مدل چرخه ای از نوسانات نرخ ارز
|کد مقاله||سال انتشار||مقاله انگلیسی||ترجمه فارسی||تعداد کلمات|
|8404||2011||10 صفحه PDF||سفارش دهید||8950 کلمه|
Publisher : Elsevier - Science Direct (الزویر - ساینس دایرکت)
Journal : Journal of Banking & Finance, Volume 35, Issue 11, November 2011, Pages 3055–3064
In this paper, we investigate the long run dynamics of the intraday range of the GBP/USD, JPY/USD and CHF/USD exchange rates. We use a non-parametric filter to extract the low frequency component of the intraday range, and model the cyclical deviation of the range from the long run trend as a stationary autoregressive process.
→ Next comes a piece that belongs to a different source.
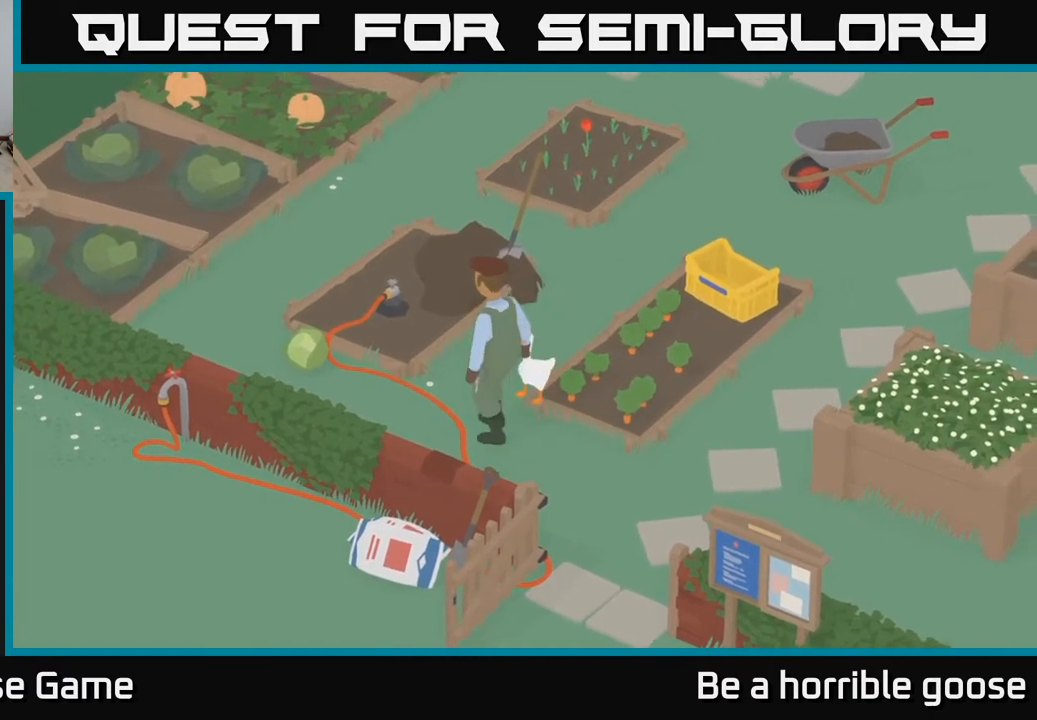
{"buttons": [], "left_stick": "down", "right_stick": "center", "events": [[167, "left_stick", "down-right"], [283, "A", "down"], [333, "left_stick", "right"], [467, "A", "up"], [500, "left_stick", "down"]]}
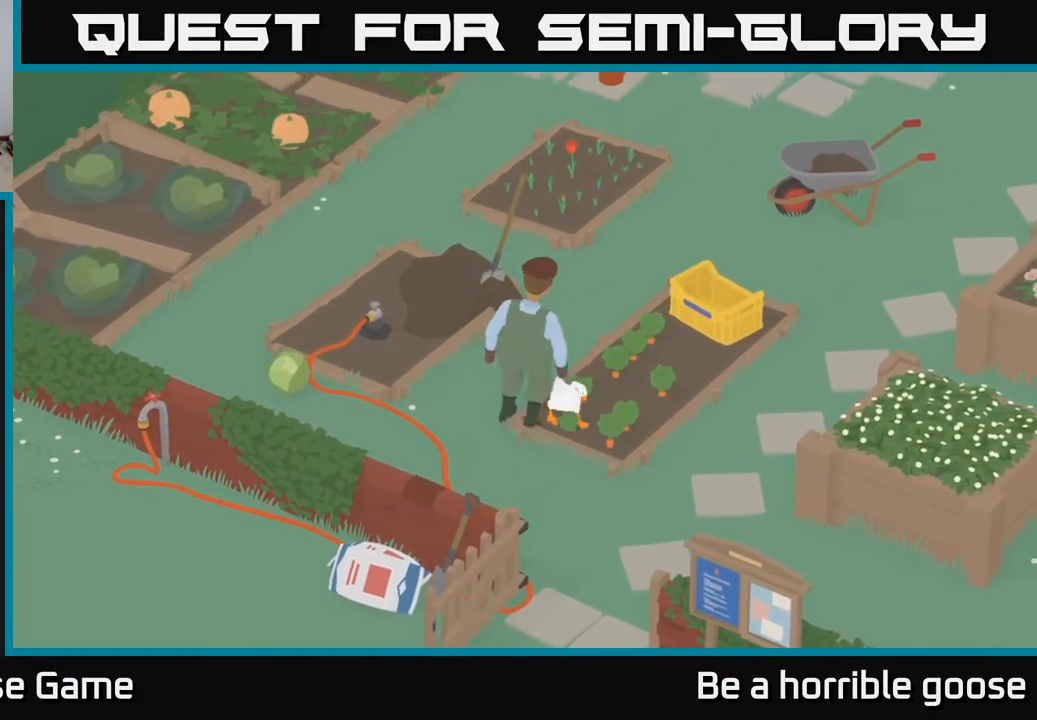
{"buttons": [], "left_stick": "down-left", "right_stick": "center", "events": [[100, "left_stick", "down-left"], [217, "A", "down"], [500, "A", "up"]]}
We use the cyclical volatility model to generate out-of-sample forecasts of exchange rate volatility for horizons of up to 1 year under the assumption that the long run trend is fully persistent. As a benchmark, we compare the forecasts of the cyclical volatility model with those of the range-based EGARCH and FIEGARCH models of Brandt and Jones (2006). Not only does the cyclical volatility model provide a very substantial computational advantage over the EGARCH and FIEGARCH models, but it also offers an improvement in out-of-sample forecast performance.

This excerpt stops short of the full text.